Dan Nelken: Till the cows come home, copyright 2008
Publisher: Design Kehrer Verlag
Texts: Roy Flukinger and Dan Nelken
Language: English
All Creatures Great and Small
From a European point of view, the cliché of America consists of a diffuse concept of freedom, vastness, we think of the big cities like New York, Los Angeles, of pop culture and capitalism. But also of Texas, of childhood memories from feel-good TV shows, describing an ideal world of rural life. Be it The Waltons or Little House on the Prairie. It seems to be the perfect world, where humans and animals live together in harmony, where problems are solved in an uncomplicated way and at the end of the day everything comes back to normal. Dan Nelken takes us on a journey into a world that is rather unknown, especially to city dwellers. On the one hand, there are the small farms who supply their local communities, where globalisation seems far away. It gets even smaller at the regional agricultural fairs, where the farmers display their animals and their products. The most beautiful cow, the most stunning turkey, the biggest pumpkins are awarded prizes. While his photographs may be from the early 2000s, they would probably look the same 30 years ago and still do today. It shows the endurance of this institution of farmers as the backbone of the US food supply. Nelken portrays what is presumably the next generation of farmers, posing with wit, pride, the successes of hard work and affection for their animals. He’s focussing on the children and young people who will eventually take over their parents‘ farm, if it is still profitable then. Even in the USA, it is no longer a matter of course to be able to make a living from farming. But those days will soon come to an end, regardless of whether they follow in their parents‘ footsteps, take on their inheritance or migrate in the hope of a more secure professional future. Moments of affection, of intimacy still predominate, but a glimpse of the future is portrayed in the portraits of the adults, posing sternly, focused, for them these fairs merely serve as a testament to their hard work.

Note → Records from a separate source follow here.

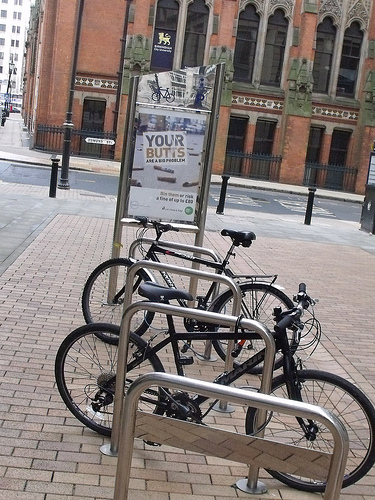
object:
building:
[22, 0, 375, 202]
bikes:
[54, 282, 373, 499]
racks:
[111, 371, 352, 500]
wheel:
[55, 317, 177, 441]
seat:
[136, 278, 196, 301]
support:
[101, 60, 228, 304]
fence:
[31, 121, 359, 193]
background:
[0, 0, 375, 214]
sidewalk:
[0, 181, 375, 491]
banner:
[151, 20, 181, 68]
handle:
[272, 311, 302, 335]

I would like to dare a small insertion, shifting the focus a little, away from Nelken’s intention, which of course was not to initiate a debate about livestock farming.

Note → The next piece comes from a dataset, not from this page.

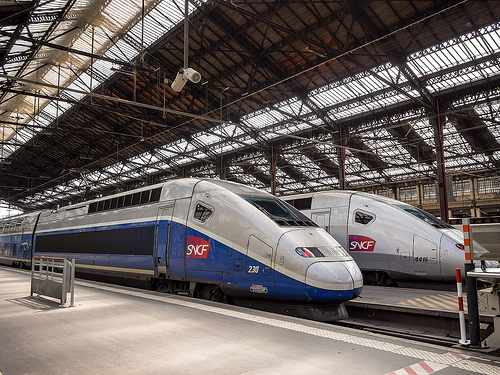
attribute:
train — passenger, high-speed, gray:
[1, 173, 367, 329]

As an outsider, you get the feeling that the animals on display here are not just mere commodities, not just an asset in a huge meat factory hall where animals never see the sunlight, never experience what it’s like to feel grass under their hooves. And yet, for city dwellers, this world seems not only foreign but also alien. Even if the animals are awarded more space, more quality of life than others, at the end of the day there is suffering and death. Cows lying behind the buffet, relaxing, while the remains of the hot dog and the burger lie on the table. That is maximum ambivalence.
Whether the hard work that the current generation can still rely on, albeit less and less, will pay off for future generations is more than questionable. Small farmers can hardly survive, let alone win, in the competition with global corporations. If they disappear, so does an entire culture. In 20 or 30 years, Dan Nelken’s work will have become a relic.